The Federal Reserve just cut interest rates by a quarter of a percentage point for the second straight time this year. The decision brought the federal funds rate down to a target range of 1.75 percent and 2 percent. For savers, it’s likely disappointing news. Banks offering top rates tend to pay savers less when the central bank makes a cut.
But don’t panic: Right now, competition for your cash among online banks is fierce and you’ll still have compelling options.
“While the Fed is a big factor in the trend on savings rates, how an individual bank responds ultimately boils down to their need for deposits,” says Greg McBride, CFA, Bankrate chief financial analyst. “As consumers, we can exploit this to our advantage by shopping around for the most competitive yields being offered.”
For anyone hoping to make saving money a top priority, here’s what to consider when the Fed makes a change to the fed funds rate.
The loose link between the Fed and your high-yield savings account
Congress mandates the Fed to maintain economic and financial stability. Primarily, the central bank does so by raising or lowering the cost of borrowing money. Savings account rates are loosely linked to the rates the Fed sets. After the central bank lowers its rate, financial institutions tend to pay less interest on high-yield savings accounts to protect their profits.
While the Fed has raised rates nine times since 2015, the central bank cut interest rates by a quarter of a percentage point in July and again in September. Some of the best rates have dropped. For example, Ally Bank and Marcus by Goldman Sachs reduced the yields on their savings accounts twice: Ally cut its rate by 0.3 percentage points from its peak rate of 2.2 percent. Marcus by Goldman Sachs cut by 0.25 percentage points from its peak rate of 2.25 percent.
The impact on your wallet doesn’t always hit right away. Nor is it inevitable. Online banks tend to compete on price, while brick-and-mortar banks tend to avoid paying savers competitive yields.
“Savings accounts can vary dramatically,” McBride says. “Many of the top yielding accounts have held tight even since the July Fed rate cut while the large banks paying 0.1 percent or worse won’t be cutting rates because, well, they’re pretty close to zero already.”
Part of the reason why the highest yields have held up is due to escalating competition. Online banks are in hot pursuit to attract and keep deposits as new threats continue to mount. Offering a high-yield account is among the tried-and-true strategies to court customers with a compelling offer — especially for relatively new and small digital banks.
Deposits, in general, are essential to banks’ business models: They are used as a low-cost funding source to fuel loan demand.
“Bankers don’t get deposits just because it’s cool to have deposits,” says Neil Stanley, CEO and founder at The CorePoint, a bank management solutions company. “They get them because they can invest them in loans.”
If banks make money on investing deposits in loans, then they can afford to pay more for deposits. Spoiler alert: banks are (usually) profitable. The banking industry hit an all-time earnings high in the second quarter.
To be sure, not every bank is hungry for more deposits right now.
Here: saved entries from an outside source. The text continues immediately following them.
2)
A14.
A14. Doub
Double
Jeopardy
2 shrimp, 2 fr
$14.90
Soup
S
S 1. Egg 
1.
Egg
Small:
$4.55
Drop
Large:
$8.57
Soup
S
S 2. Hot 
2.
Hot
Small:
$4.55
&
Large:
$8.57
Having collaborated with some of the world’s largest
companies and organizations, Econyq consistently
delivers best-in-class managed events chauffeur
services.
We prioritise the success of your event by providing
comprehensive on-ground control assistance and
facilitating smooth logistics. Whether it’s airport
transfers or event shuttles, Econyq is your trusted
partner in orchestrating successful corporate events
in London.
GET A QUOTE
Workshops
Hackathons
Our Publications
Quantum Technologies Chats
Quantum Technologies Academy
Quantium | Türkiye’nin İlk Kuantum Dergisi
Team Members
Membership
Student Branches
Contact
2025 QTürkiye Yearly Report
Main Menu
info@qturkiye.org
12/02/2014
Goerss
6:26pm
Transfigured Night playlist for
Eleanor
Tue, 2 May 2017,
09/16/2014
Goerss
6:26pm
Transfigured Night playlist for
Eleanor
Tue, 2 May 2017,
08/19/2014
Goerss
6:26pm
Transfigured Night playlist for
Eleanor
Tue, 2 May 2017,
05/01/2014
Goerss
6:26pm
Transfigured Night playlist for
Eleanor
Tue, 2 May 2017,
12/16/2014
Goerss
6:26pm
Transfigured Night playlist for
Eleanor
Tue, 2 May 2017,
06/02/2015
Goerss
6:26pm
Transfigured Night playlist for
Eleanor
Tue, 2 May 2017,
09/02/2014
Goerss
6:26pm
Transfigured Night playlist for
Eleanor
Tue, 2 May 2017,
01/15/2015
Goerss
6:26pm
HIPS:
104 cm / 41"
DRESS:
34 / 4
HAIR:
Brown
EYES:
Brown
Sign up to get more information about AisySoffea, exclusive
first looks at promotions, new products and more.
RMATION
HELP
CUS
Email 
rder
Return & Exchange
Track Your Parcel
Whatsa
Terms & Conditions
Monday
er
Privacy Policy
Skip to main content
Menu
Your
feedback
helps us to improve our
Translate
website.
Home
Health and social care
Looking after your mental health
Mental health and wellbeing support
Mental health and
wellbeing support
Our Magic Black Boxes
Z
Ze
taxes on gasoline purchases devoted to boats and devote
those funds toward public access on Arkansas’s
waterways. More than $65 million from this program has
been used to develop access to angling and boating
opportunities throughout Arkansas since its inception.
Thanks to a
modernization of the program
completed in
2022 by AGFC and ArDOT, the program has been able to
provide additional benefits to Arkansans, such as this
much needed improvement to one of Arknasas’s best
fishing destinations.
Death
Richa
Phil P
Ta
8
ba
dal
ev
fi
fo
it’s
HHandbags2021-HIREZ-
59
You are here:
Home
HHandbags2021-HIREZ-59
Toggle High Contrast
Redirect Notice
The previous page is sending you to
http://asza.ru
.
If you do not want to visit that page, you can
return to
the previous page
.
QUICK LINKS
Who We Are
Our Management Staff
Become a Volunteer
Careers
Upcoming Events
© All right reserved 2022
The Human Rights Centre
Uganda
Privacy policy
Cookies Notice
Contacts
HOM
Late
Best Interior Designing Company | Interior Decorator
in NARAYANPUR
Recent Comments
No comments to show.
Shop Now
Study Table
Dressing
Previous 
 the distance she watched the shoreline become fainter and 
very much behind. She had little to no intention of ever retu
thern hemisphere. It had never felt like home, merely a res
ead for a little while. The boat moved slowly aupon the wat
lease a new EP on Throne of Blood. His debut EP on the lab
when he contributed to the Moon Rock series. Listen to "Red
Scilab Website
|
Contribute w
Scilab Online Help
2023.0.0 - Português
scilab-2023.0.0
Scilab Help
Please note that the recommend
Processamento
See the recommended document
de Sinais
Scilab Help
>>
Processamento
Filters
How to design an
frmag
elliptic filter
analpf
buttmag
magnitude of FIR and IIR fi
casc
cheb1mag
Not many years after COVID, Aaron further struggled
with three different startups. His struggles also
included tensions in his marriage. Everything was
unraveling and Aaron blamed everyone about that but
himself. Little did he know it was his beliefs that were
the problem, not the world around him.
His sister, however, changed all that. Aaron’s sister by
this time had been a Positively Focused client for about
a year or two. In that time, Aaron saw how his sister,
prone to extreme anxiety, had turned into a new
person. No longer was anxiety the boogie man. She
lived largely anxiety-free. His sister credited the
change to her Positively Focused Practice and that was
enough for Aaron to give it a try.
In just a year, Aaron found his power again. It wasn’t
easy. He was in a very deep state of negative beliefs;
Whether and when banks respond to the Fed changing the rate will vary based on what objectives they are trying to accomplish.
“Every bank could be a little different on this in terms of what their pressures are,” says Betty Cowell, a senior adviser at Simon-Kucher & Partners.
What savers should do
While the average yield on a traditional savings account is paltry (0.1 percent), you can still find plenty of accounts paying 2.00 percent APY or more. While these accounts won’t make you rich, they will help you outpace inflation. Right now, you will want to earn more than 1.6 percent APY to avoid losing purchasing power.
“As long as you’re shopping around for the best yields and continue to monitor how your interest earnings stack up against the best available, don’t worry so much about what the Fed is doing with interest rates,” McBride says. “Instead, measure your returns relative to the rate of inflation — that is the real scorecard for savers.”
While online banks are known for paying the highest yields, some big banks court consumers with attractive offers. Citibank, for example, pays 2.21 percent APY on a savings product, but it’s not available in all 50 states. Also, consider cash management accounts and money market accounts to find the best deals.
Don’t automatically accept the offer advertised, however. At a time when banks are making a lot of money and interest rates are falling, you have room to negotiate — plenty of banks don’t want to miss out on your business.
“The bank feels very vulnerable to that depositor,” Stanley says. “The depositors have more power than they probably think they have.”
As you seek out enticing offers,make sure to read the fine print about fees and minimum balances before signing up. Pay attention to whether the account offers the features you need. Don’t settle for the first search result either.
“If you are a shopper in the market today, hop online and compare prices and go with the brand you trust,” Cowell says.